#### USING THE INFORMATION:
1. Please rewrite the paragraph that begins "These important criticisms being noted" in the text on pandemic drug trials more briefly, keeping its main facts.
2. Continue the text on pandemic drug trials from the point where it stops.

#### TEXT BLOCK:
These important criticisms being noted, Edwards recommendation still makes a novel contribution to the conversation. She is right that during public health emergencies, neither the time nor the control needed for phased trials exist. She is also right that when faced with a life-threatening communicable disease, the normal cautious approach to taking an investigative drug should be relaxed. In light of these two points, she suggests a unique approach that utilizes, instead of struggles against, the public health realities of a pandemic. She creatively suggests designing clinical trials in a way that map on to the social realities of pandemics, namely that drugs are developed gradually, disseminated piecemeal, people are often geographically contained and put in quarantine, and surveillance is increased (what she calls “non-pharmaceutical interventions”). Taking these qualities of the pandemic landscape into account, she suggests a cluster design of trials where those who can gain early access to investigational drugs serving as the intervention group, and those who, due to practical realities and not FDA fiat, do not have access serving temporarily as controls, or more accurately as delayed treatment comparison groups.

#### STORED DATA:
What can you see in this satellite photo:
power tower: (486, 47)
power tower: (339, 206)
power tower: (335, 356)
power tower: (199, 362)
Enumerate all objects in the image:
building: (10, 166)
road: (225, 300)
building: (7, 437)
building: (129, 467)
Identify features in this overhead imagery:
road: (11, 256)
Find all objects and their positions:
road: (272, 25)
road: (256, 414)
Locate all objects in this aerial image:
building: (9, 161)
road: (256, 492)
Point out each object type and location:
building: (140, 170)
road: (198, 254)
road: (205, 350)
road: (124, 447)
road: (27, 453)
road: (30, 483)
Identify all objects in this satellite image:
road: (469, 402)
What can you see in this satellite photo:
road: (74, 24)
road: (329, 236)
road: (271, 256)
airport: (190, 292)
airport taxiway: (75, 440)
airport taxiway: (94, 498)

#### EXPECTED OUTPUTS:
1. Despite these criticisms, Edwards's recommendation adds something new. She rightly observes that public health emergencies allow neither the time nor the control that phased trials need. She also holds that a life-threatening communicable disease justifies relaxing the usual caution about taking an investigational drug. She therefore proposes designing trials around the realities of a pandemic rather than against them. Drugs are developed gradually and disseminated piecemeal, people are often geographically contained and quarantined, and surveillance increases (her "non-pharmaceutical interventions"). Her cluster design treats those who gain early access to investigational drugs as the intervention group. Those who lack access because of practical realities, not FDA fiat, serve temporarily as controls, or more accurately as delayed treatment comparison groups.

2.
While this suggestion needs much more thought before being implemented, due to many of the challenges that Edwards herself brings up, the crucial point that she misses is the real relationship between her approach and the three current approaches of the FDA. She is wrong to argue that there is no way to provide people access to investigational drugs during a pandemic, the FDA has explicit measures to make it possible. But what her approach does is avoid the FDA's implicit either/or model. In other words, the FDA approach assumes that either investigational drugs can be studied in the proper scientific manner or exceptions must be made that sacrifice the science for the good of the people in emergency situations. What Edwards may not realize she does is explode this dichotomy and suggest that we get creative with our research designs so that good research can be done and the practical realities that people are facing, especially the dire realities of a pandemic, can be met. Instead of joining the tradition of science that sees the complexities of reality as a challenge to the purity of research design and the accuracy of data, she joins the growing movement of people who attest that research which incorporates the complexities of reality not only may be more ethical, but also may turn out to be better research.